Chris Cillizza asks, "Are Republicans on the March?"

In the wake of an election cycle dominated by bad news for Republicans, the last five days have been a welcome relief.

Georgia Sen. Saxby Chambliss cruised to a runoff victory last Tuesday, and House Republicans held Louisiana's 4th district and pulled off a massive upset win over Rep. Bill Jefferson in Louisiana's 2nd district on Saturday.

Those three developments have led some Republicans to insist that what happened on Nov. 4 was almost entirely due to President-elect Barack Obama's unique electoral appeal and that when the soon-to-be-president is not on the ballot -- the 2010 midterm elections -- his party will not fare nearly as well.

The simple answer to Cillizza's question is, "no," Republicans aren't on the march.
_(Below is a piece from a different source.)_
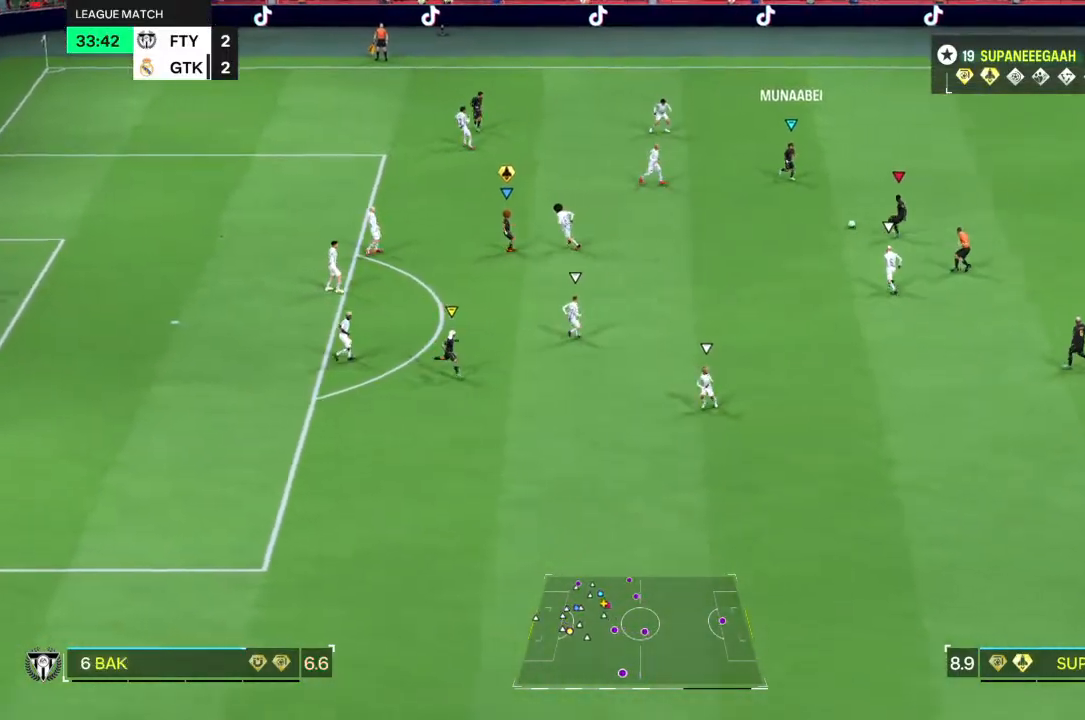
{"buttons": ["R2"], "left_stick": "down-right", "right_stick": "center", "events": [[117, "left_stick", "down-right"], [150, "R2", "down"], [167, "L2", "up"]]}
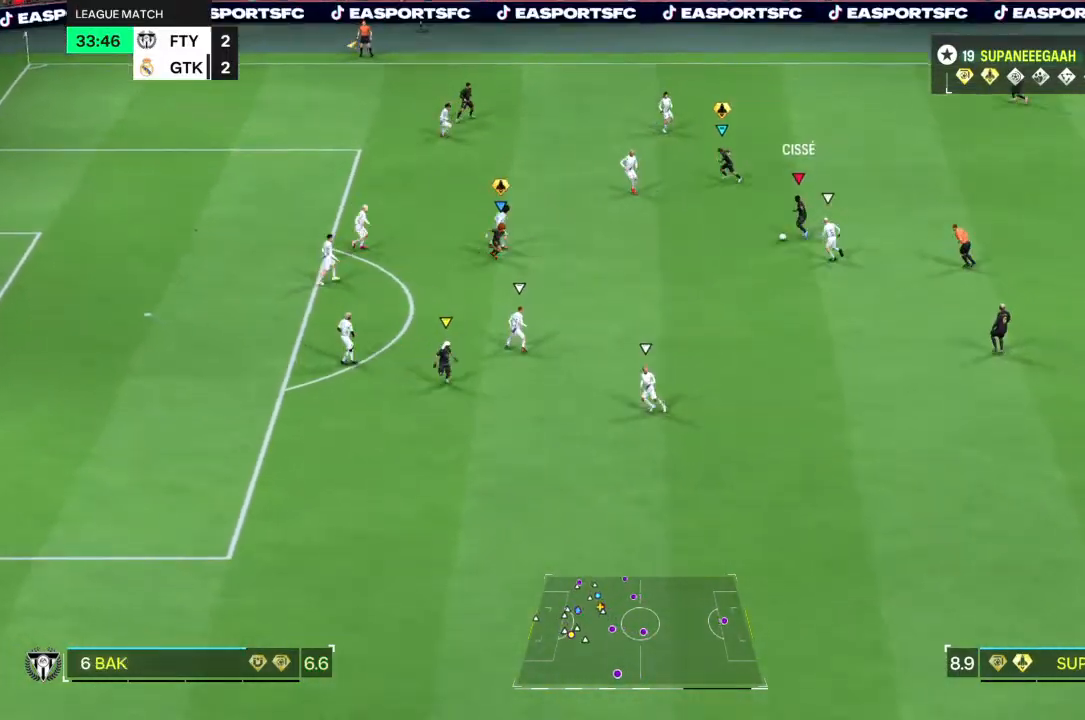
{"buttons": [], "left_stick": "down", "right_stick": "center", "events": [[133, "R2", "up"], [267, "left_stick", "down"]]}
Surprisingly enough, the more complex answer is also "no."

Cillizza does concede that the Republican victory in Georgia came in a state that has, not withstanding Barack Obama's strong showing on November 4, been trending noticeably away from the Democratic Party and towards the Republican Party in recent years. He also does note that the Republican win in Louisiana-4 came in a district that is very red, and that the surprise upset of "Dollar" Bill Jefferson came against a Democratic incumbent sporting 16 criminal indictments.

However, Cillizza concludes, "The wins in Georgia and Louisiana give Republicans something to rally around -- a not insignificant development given the massive losses the party suffered in 2006 and 2008... [T]hey lay the foundation for at least the possibility of a comeback in 2010 and beyond."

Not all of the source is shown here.